第77話 エスメラルダの伝説 その1 キャンプ地とキラキラガール
おひさまがしずみはじめる時刻、エミルたちはウシさんに教えてもらった"エスメラルダ湖"に到着しました。
エスメラルダ湖は、まわりを草原と森にかこまれた円形の大きな湖でした。湖面も夕陽の光を反射してキラキラとゆらめいていて、たしかにウシさんの言うとおり、観光目的だけでおとずれても損はなかったとエミルは思いました。自分たち以外にも、おなじようにウィザードたちが何人か集まっているようですし。
「よし! きょうはここでキャンプにしよう!」
エミルは胸を張って、どーんと宣言しました。
「キャ、キャンプはいいけど……そんなにはりきることかなあ?」『クー?』
ユーリとクリスはノリについていけてないようすで、首をかしげました。
「え? だって、湖といえばキャンプかなって。このおっきな湖を見たら、気もおっきくなっちゃって」
エミルはまたスベったのかなと不安になったのか、ちょっとはずかしそうに言いました。
『エミルってば、さっきのシロンみたいなこといってるー!』
「うるさいなあ!」
などとわいわいさわぎながら、エミルたちはキャンプの準備をはじめました。
いままではベッドロールとお鍋だけの簡素な野宿でしたが、こんなこともあろうかと、アドレスでテントをはじめとしたキャンプ道具一式も買いそろえておいたのです。なにしろソルン村では、こんな道具は取りあつかっていなかったものですから。
準備にはもちろん、パートナーたちも手伝ってくれました。とくに人型になれるシロンとシルヴィアのはたらきはすばらしいもの……とはいきませんでしたが、なかなか役に立ってくれました。シロンは手作業に不慣れで、シルヴィアは世間知らずだったものの、ふたりとも物おぼえはよかったためです。
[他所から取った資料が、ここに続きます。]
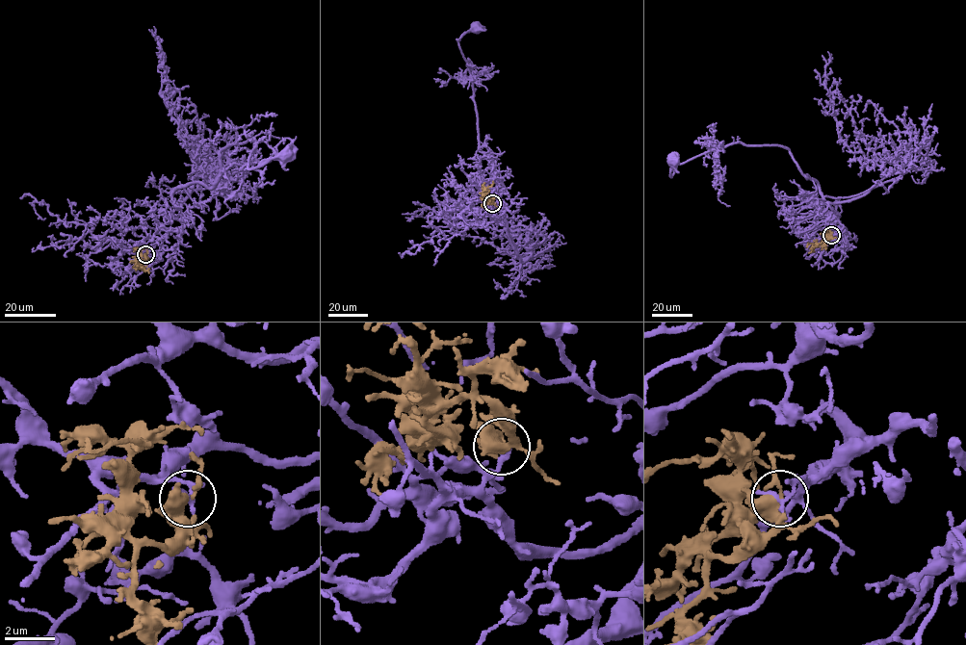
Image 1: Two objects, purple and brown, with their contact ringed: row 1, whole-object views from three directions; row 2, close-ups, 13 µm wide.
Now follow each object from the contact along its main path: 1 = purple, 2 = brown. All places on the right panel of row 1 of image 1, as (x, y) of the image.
1: (831, 235), (844, 228), (816, 181), (805, 177), (787, 148), (733, 142), (676, 164), (671, 176), (674, 163)
2: (831, 235), (808, 253)

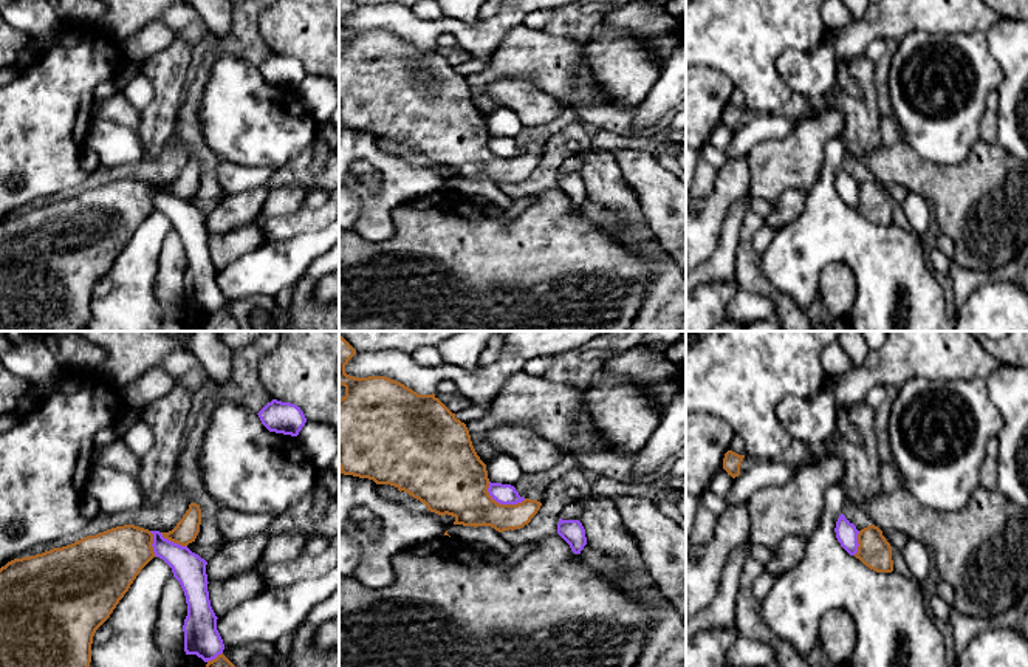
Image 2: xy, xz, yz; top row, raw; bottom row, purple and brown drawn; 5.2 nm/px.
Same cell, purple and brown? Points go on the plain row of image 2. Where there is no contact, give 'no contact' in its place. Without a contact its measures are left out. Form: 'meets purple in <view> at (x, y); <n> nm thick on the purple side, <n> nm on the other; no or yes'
meets purple in xz at (502, 157); 110 nm thick on the purple side, 300 nm on the other; no

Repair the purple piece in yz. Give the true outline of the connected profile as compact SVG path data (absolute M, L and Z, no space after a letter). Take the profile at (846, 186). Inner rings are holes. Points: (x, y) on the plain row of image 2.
M844 167L839 169L836 175L836 192L841 197L841 200L850 207L855 209L858 206L858 187L859 184L853 176L850 176Z

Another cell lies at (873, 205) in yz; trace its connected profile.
M870 178L858 187L858 206L855 207L865 220L876 226L892 226L892 200L882 189L882 184Z

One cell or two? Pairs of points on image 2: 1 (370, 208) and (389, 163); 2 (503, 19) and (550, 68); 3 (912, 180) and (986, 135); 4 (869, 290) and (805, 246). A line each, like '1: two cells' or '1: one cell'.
1: one cell
2: two cells
3: two cells
4: one cell

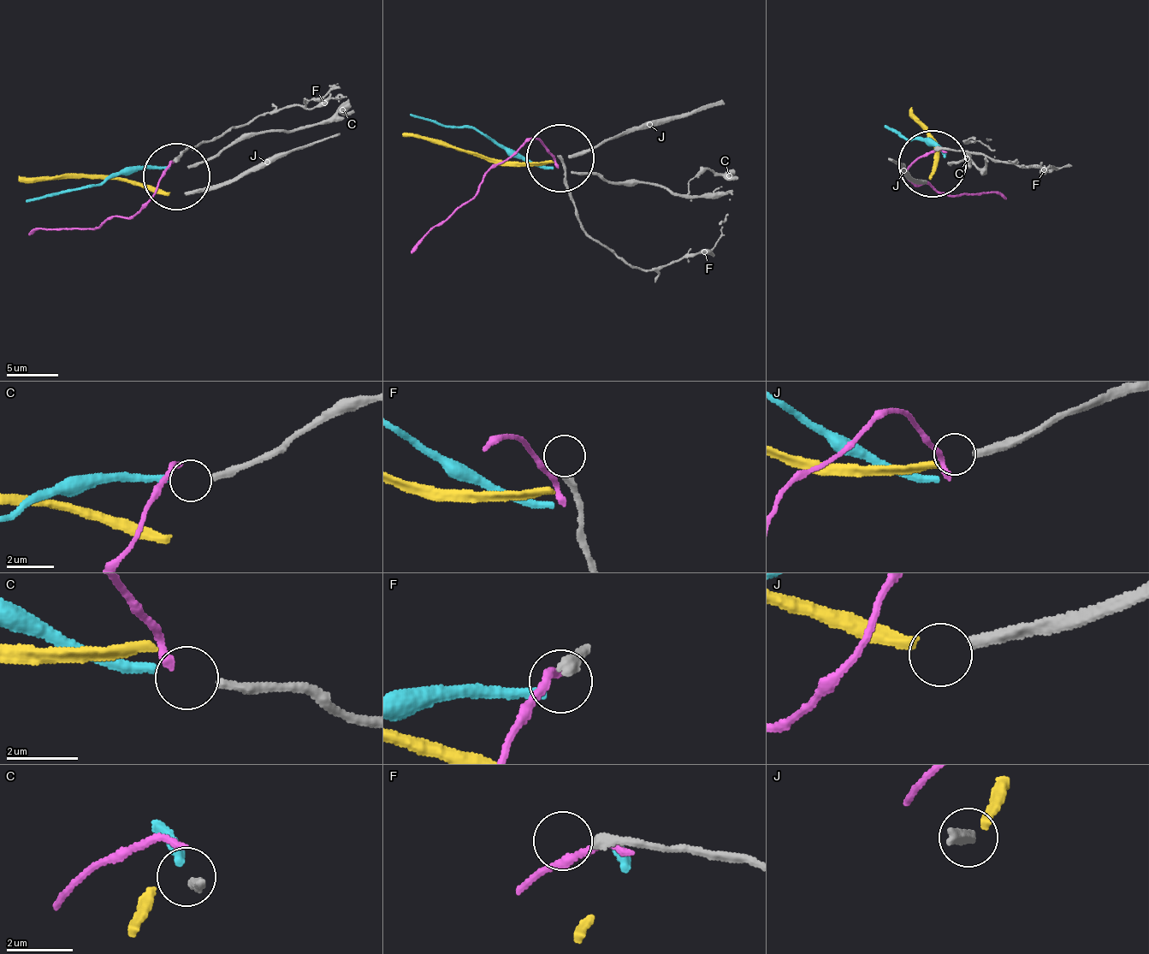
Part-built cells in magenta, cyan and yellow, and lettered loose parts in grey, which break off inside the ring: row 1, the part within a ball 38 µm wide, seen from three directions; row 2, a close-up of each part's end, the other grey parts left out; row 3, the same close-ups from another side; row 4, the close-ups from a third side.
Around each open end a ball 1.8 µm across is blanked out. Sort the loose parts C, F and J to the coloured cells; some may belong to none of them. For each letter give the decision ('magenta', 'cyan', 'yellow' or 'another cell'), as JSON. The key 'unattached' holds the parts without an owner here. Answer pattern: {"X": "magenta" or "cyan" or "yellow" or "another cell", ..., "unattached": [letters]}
{"C": "cyan", "F": "another cell", "J": "yellow", "unattached": ["F"]}

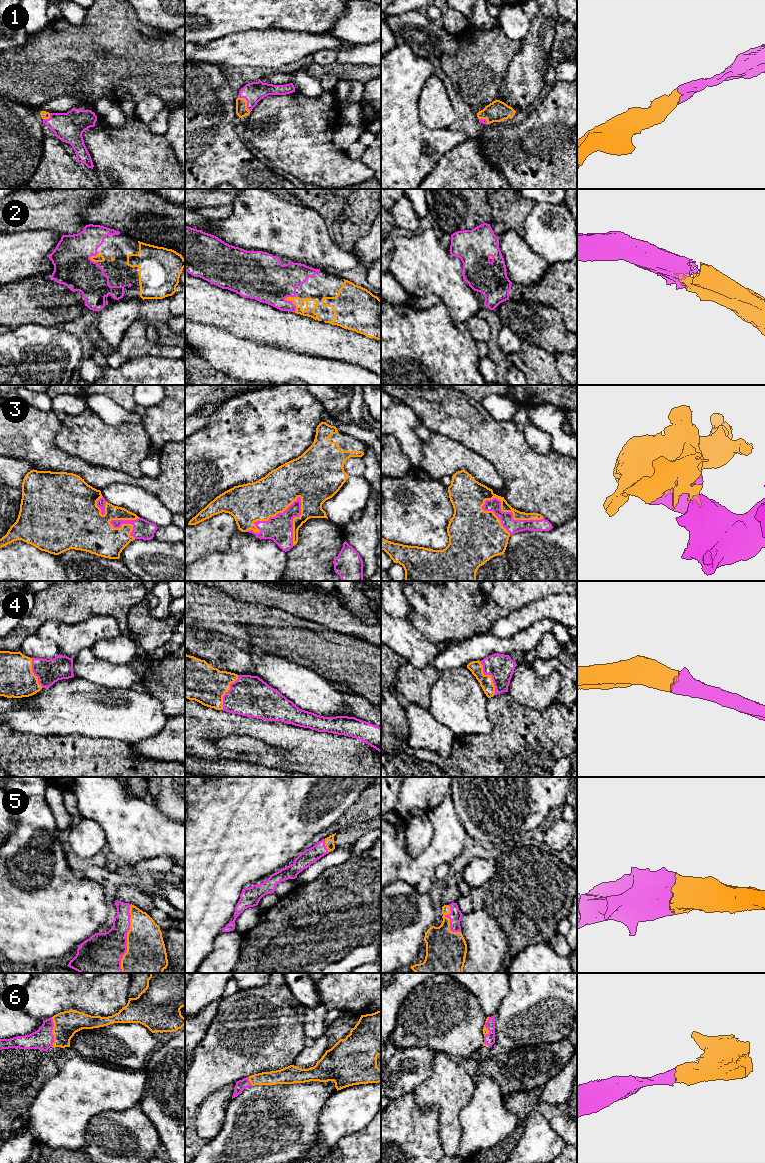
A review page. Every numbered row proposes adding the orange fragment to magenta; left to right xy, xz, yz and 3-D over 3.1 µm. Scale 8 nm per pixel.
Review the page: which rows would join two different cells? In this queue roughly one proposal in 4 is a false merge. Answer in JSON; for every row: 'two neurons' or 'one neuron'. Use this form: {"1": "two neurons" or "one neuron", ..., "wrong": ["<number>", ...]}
{"1": "one neuron", "2": "one neuron", "3": "one neuron", "4": "one neuron", "5": "one neuron", "6": "one neuron", "wrong": []}

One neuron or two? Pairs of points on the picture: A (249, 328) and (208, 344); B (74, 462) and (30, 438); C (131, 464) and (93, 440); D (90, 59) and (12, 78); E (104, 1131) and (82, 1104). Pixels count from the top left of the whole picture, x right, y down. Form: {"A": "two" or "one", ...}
{"A": "two", "B": "one", "C": "one", "D": "one", "E": "two"}

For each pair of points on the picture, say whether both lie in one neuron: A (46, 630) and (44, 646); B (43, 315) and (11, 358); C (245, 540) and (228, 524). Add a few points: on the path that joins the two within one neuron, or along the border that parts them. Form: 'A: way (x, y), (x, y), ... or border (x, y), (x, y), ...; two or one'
A: border (35, 634), (41, 638), (51, 639), (59, 653); two
B: border (58, 325), (22, 324), (14, 329); two
C: border (238, 529), (232, 535), (228, 547), (223, 551); two

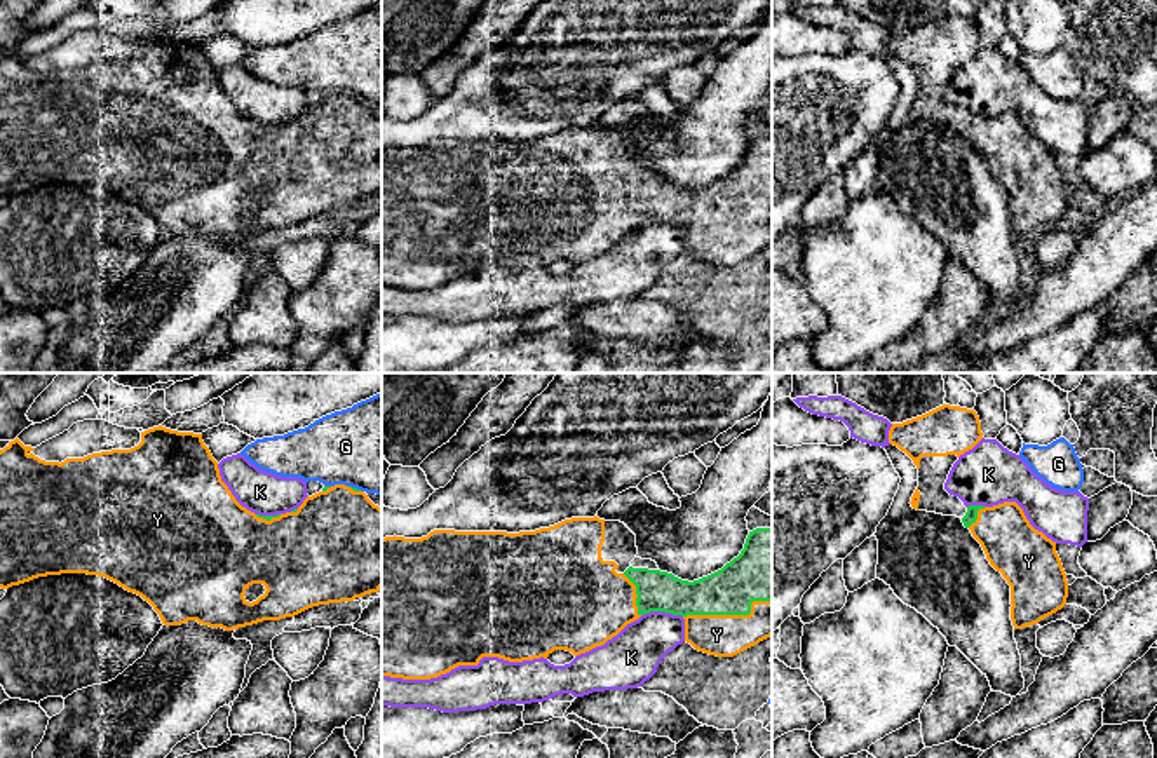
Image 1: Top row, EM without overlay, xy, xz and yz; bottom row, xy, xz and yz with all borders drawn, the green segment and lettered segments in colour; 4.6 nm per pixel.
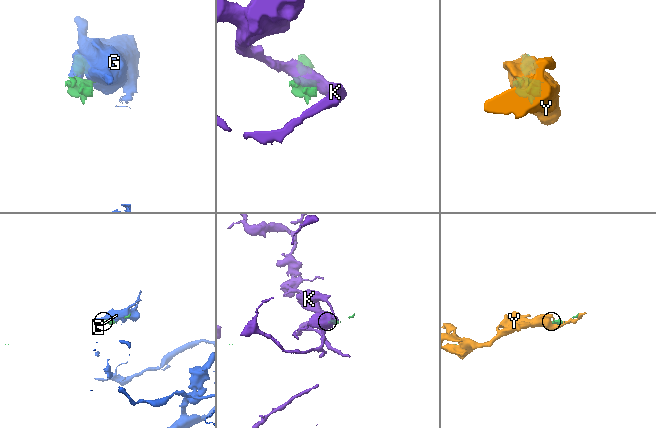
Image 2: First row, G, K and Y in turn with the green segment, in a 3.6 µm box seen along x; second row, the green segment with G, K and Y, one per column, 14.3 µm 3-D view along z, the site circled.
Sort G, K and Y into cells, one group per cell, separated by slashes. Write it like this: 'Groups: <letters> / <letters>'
Groups: G / K / Y

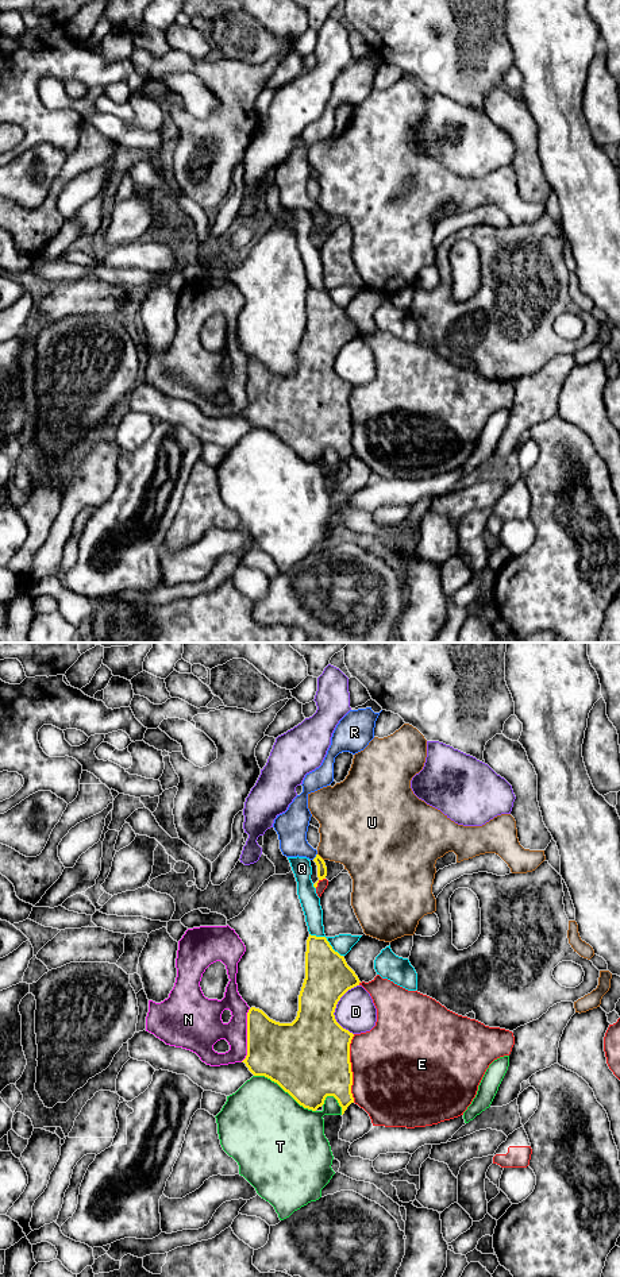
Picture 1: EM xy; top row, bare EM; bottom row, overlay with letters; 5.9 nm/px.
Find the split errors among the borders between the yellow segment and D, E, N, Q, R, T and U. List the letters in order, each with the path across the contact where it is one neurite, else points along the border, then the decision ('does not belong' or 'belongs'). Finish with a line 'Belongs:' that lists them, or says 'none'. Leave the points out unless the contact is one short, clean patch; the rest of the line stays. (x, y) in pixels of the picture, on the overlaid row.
D: does not belong
E: does not belong
N: does not belong
Q: does not belong
R: across xy (322, 870), (316, 856), (292, 834), (292, 826) | belongs
T: does not belong
U: does not belong
Belongs: R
テントの設置を終え、たき火の用意もできたところで、日没……夜の一歩手前の時間となりました。
「わーお! そのコって、【クリスタルドラコ】だよね! かーわいい!」
そこに、あかるい声をあげながら、ひとりの大きな少女がやってきました。
くせっ毛でくすんだ色の、きれいな長い金髪のポニーテールに、シルバーブルーの大きなひとみ、ごつごつとした岩石のようで、ほどよいやわらかさを残している、引きしまった健康的な肌と肉体、身長はシルヴィアより少し低い、けれどエミルたちよりだいぶ高い、160センチ後半といったところです。
服装は割れた腹筋があらわになったへそ出しタンクトップと、太くたくましく長い脚が伸びるショートパンツ、背中には大きなリュックを背負っていました。
「すみません! このコ、さわってみてもいいですか?」
少女ははきはきとした大きくて元気な声で、ユーリにたずねてきました。
「ぼ、ぼくはなんとも。クリス、どう?」『クー!』
自分より背の高く、体も声も大きい少女につめよられてたじたじのユーリが意思を確認すると、クリスは「いいわよ!」という感じの笑顔でおへんじしました。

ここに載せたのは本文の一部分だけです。